The first phase of outsourcing often was a simple ‘lift-out’ where the back office was separated as a whole – people, systems, and processes  with a line drawn across the organisation splitting the remaining front/middle office from the outsourced back office. This was driven by a number of factors but cost reduction and the drive to better returns was core.

As an approach the lift-out worked and enabled the IM organisation to focus on its core business of investing money.  Over time as the industry matures, the limitations of this approach are becoming clear. The ability to be responsive to new business requirements can be reduced:  flexibility in the operating model to react to new changes such as business focus, new asset classes and volume variations are often slowed by split between organisations. The outsourcers will have a number of clients with differing requirements and a limited ability to change which can impact speed of delivery.

These factors have led to some operational challenges and frictions between the client and supplier the result of which has led to a reassessment of the services and relationship. The client has a number of choices available and, as the earlier contracts mature, firms are identifying this period as an opportunity to review the current state vs. alternative strategies. The choices are broadly:

  1. Insource. To undo the lift-out and bring services back in-house. Some organisations have done this with varying degrees of success but the underlying rationale for outsourcing and the business case underpinning this needs to be closely examined.
  2. Migrate to new outsourcer. This is potentially one of the more complex solutions but also a possibility to re-engineer the business. Often there are complex interactions between the client/supplier that exist because of the way the outsource was constructed historically. This ‘web’ of interfaces, processes and procedures will need to be cleaned and logically split to migrate. Also the level of complexity from moving from one (client) organisation to an outsource supplier goes to a new level when migrating suppliers.
  3. Stay with existing and work together to improve service, relationship and capabilities.
  4. A combination of the above not excluding outsourcing more functions of the client firm.

Assuming the client strategically does not which to insource the functions then one of the most important activities is to grow the client/supplier relationship into an aligned partnership.

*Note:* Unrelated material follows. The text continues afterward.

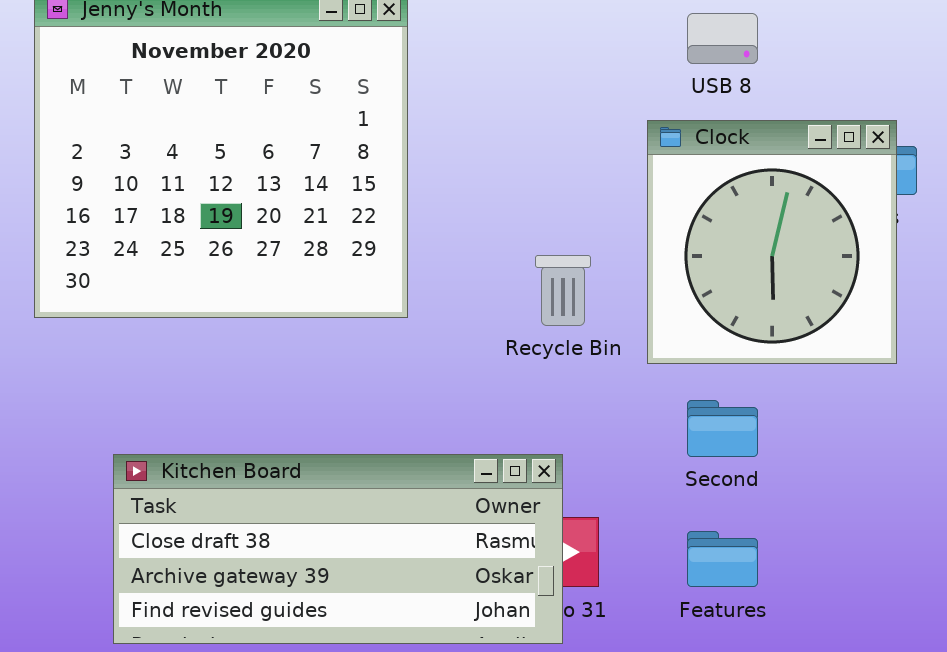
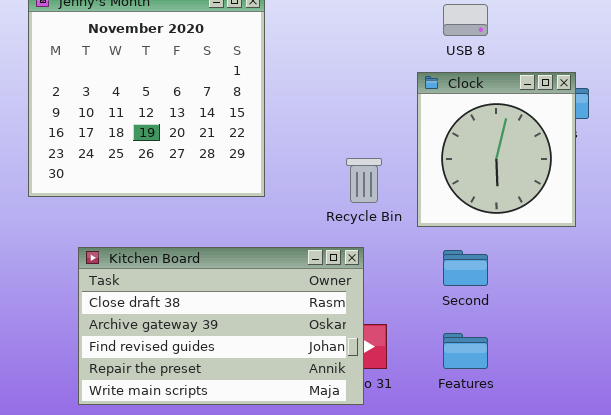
Kitchen Board: [113,454,563,644] -> [78,247,364,405], resized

This is the time when parties need to work together to construct a roadmap to move to a more efficient, cost effective and flexible model to deliver optimised services and capacity to grow.

This trend is gathering pace as firms look to ‘smarter’ outsourcing which bundles up groups of functions and let someone else look after the day to day management whilst enjoying a consistent service and pricing. Significant middle office functions are in-scope and included in those are what are traditionally seen as front office capabilities such as deal execution and compliance monitoring.

Interestingly the Buy-side has led the way on outsourcing. Investment banks have previously been too busy ‘running’ to keep up – growing new business areas and have been wary of outsourcing as a brake on their flexibility and ability to expand. The focus has been on IT infrastructure, testing & development and creating ‘captives’ in lower cost areas for operations. Now cost and regulatory pressures are proving a heavy burden then banks are now spending more time and energy looking into outsourcing their non-propriety functions. We think this is one of the trend areas for the next few years.